Russian premiere of observational documentary by Verena Paravel and Lucien Castaing-Taylor about one of the most famous cannibals of the 20th century.


USA | 2017 | 90 min
Verena Paravel / Lucien Castaing-Taylor
Russian Premiere
Caniba is a fresco about flesh and desire. It reflects on the discomfiting significance of cannibalism in human existence through the prism of one Japanese man, Issei Sagawa, and his mysterious relationship with his brother, Jun Sagawa. A 32-year old student at the Sorbonne in Paris, Issei Sagawa was arrested on June 13, 1981 when spotted emptying two bloody suitcases containing the remains of his Dutch classmate, Renée Hartevelt, into a lake in the Bois de Boulogne. Two days earlier, he had killed her while she was translating German Romantic poetry over dinner in his apartment. After shooting her in the back of the head, Mr. Sagawa raped and then ate his way through her corpse. Eventually, fatigued and dizzy from the heat and smell, he decided to discard her remains. Declared legally insane, he returned to Japan. He has been a free man since. Ostracized from society, he has lived off his crime for over 30 years. He has written novels and manga comics that recount his crime in detail. He has starred in documentaries and pornographic films. He has also served as a food critic. He still expresses his desire to consume human flesh and to die at the hands and in the mouth of a fellow cannibal.
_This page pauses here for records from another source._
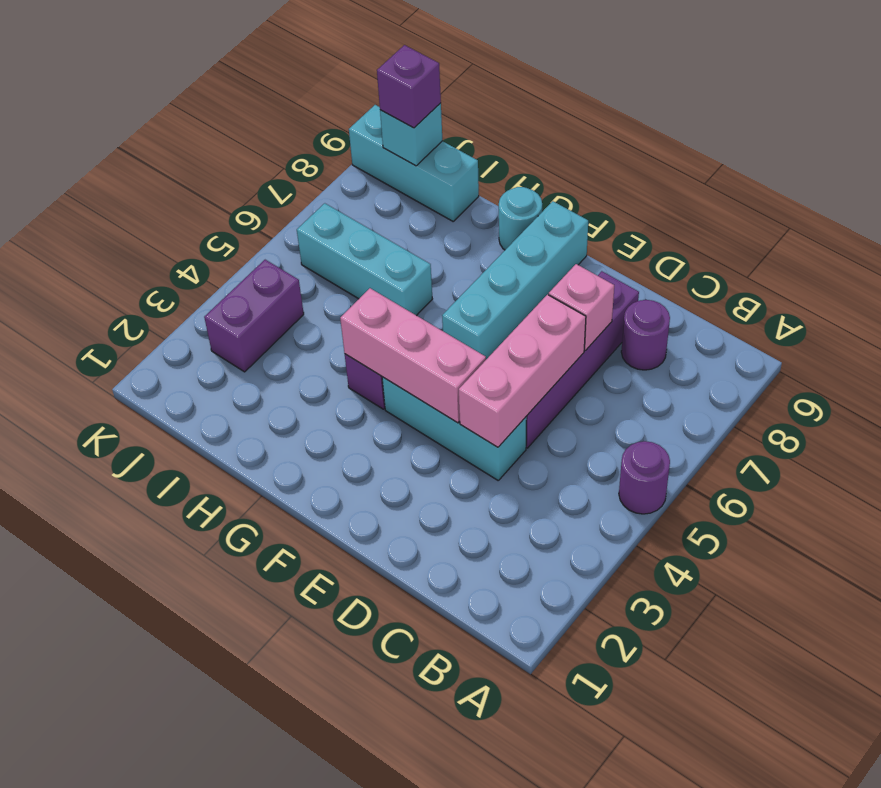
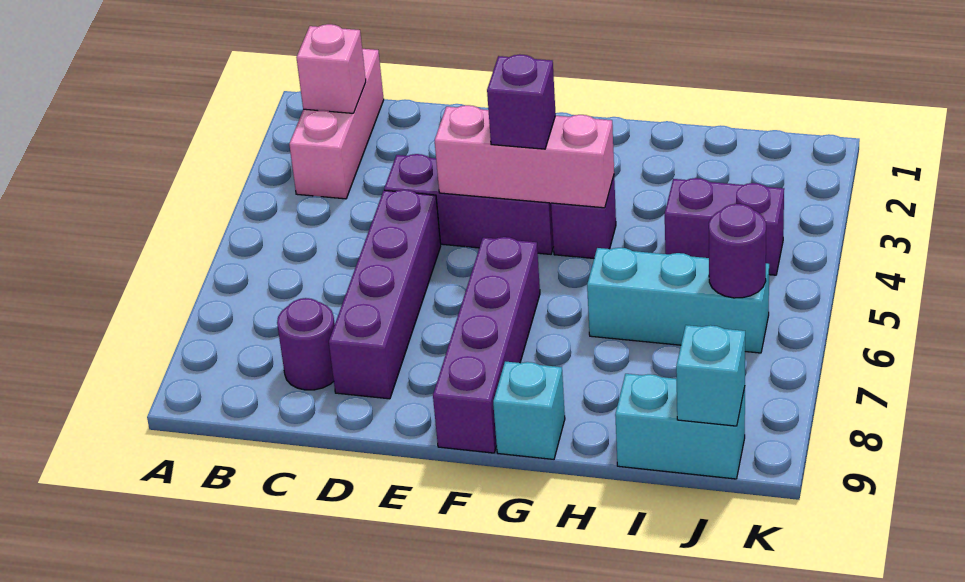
purple round brick A5 level 1 -> purple round brick J6 level 2
cyan brick D4:F4 level 1 -> purple brick D4:F4 level 1
pink brick D4:D6 level 2 -> pink brick B1:B3 level 1
pink brick D7 level 2 -> pink brick B2 level 2
cyan brick F6:F9 level 1 -> purple brick F6:F9 level 1
cyan round brick G9 level 1 -> cyan brick G9 level 1
cyan brick I9:K9 level 1 -> cyan brick I9:J9 level 1
purple brick J3:J4 level 1 -> purple brick I4:J4 level 1
purple brick J9 level 3 -> purple brick F4 level 3

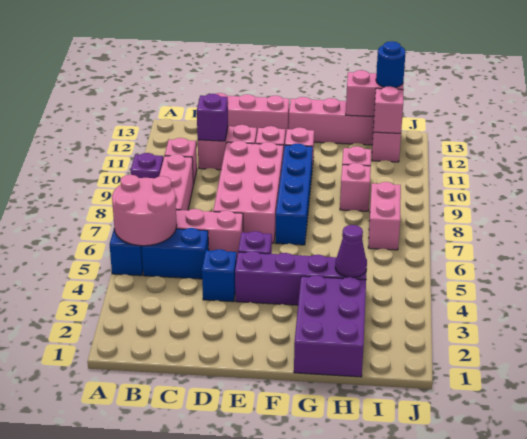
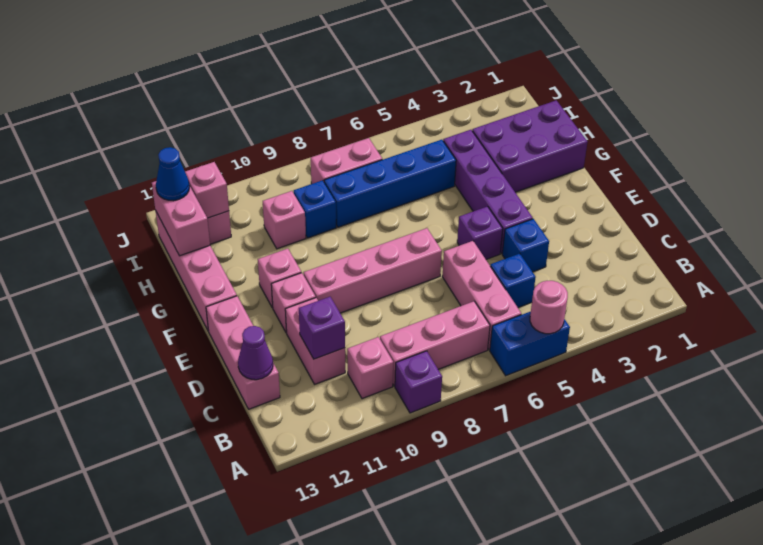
pink round brick A5:B6 level 2 -> pink round brick A5 level 2
blue brick B5:C5 level 1 -> blue brick C5 level 1
pink brick D7:E10 level 1 -> pink brick E7:E10 level 1
blue brick F7:F10 level 1 -> blue brick H5:H8 level 1
purple cone H4 level 2 -> purple cone C13 level 2
pink brick H9 level 1 -> blue brick H9 level 1
blue round brick I13 level 3 -> blue cone I13 level 3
Verena Paravel and Lucien Castaing-Taylor

Paravel and Castaing-Taylor collaborate as filmmakers in the Sensory Ethnography Laboratory. Their work seeks to conjugate art's negative capability with an ethnographic attachment to the flux of life. Their films and videos have been screened at AFI, BAFICI, Berlin, CPH:DOX, Locarno, New York, Toronto, Vienna and other film festivals. They have received theatrical distribution and been broadcast on television in the USA, Canada, UK, France, Spain, Italy, Germany, Japan, and throughout Latin America; are in the permanent collection of New York's Museum of Modern Art and the British Museum; have been exhibited at the Museum of Modern Art, the Tate, London's Institute of Contemporary Arts, the Whitney Museum, the Centre Pompidou, the Berlin Kunsthalle, the Whitechapel Gallery, and PS1; and have formed the subject of symposia at the Smithsonian Institution, the Musée du quai Branly, and the British Museum. Their film Leviathan was released theatrically in 2013, and won the FIPRESCI (International Film Critics) Award of Locarno International Film Festival, the Michael Powell Award of the Edinburgh Film Festival, New Vision Award of CPH:DOX, the Silva Puma for Best Film in FICUNAM, the Los Angeles Film Critics' Circle Douglas Edwards Independent and Experimental Film Award, and sixteen other awards. Additional awards for their work include the 2013 True Vision Award, the 2013 Alpert Award in the Arts, and a Guggenheim Fellowship (2012). In 2015, they completed a monumental site-specific installation, Ah humanity!, with Ernst Karel, a work that takes the 3/11/11 disaster as its point of departure and reflects on the fragility and folly of humanity in the Age of the Anthropocene. It has been installed at the National Archives of France in the Cour d'Honneur of the Hôtel de Soubise in Paris, as well as in Tokyo, Japan, and in Cambridge, MA, USA. Their latest works, commissioned by documenta 14, are somniloquies (2017) and Commensal (2017).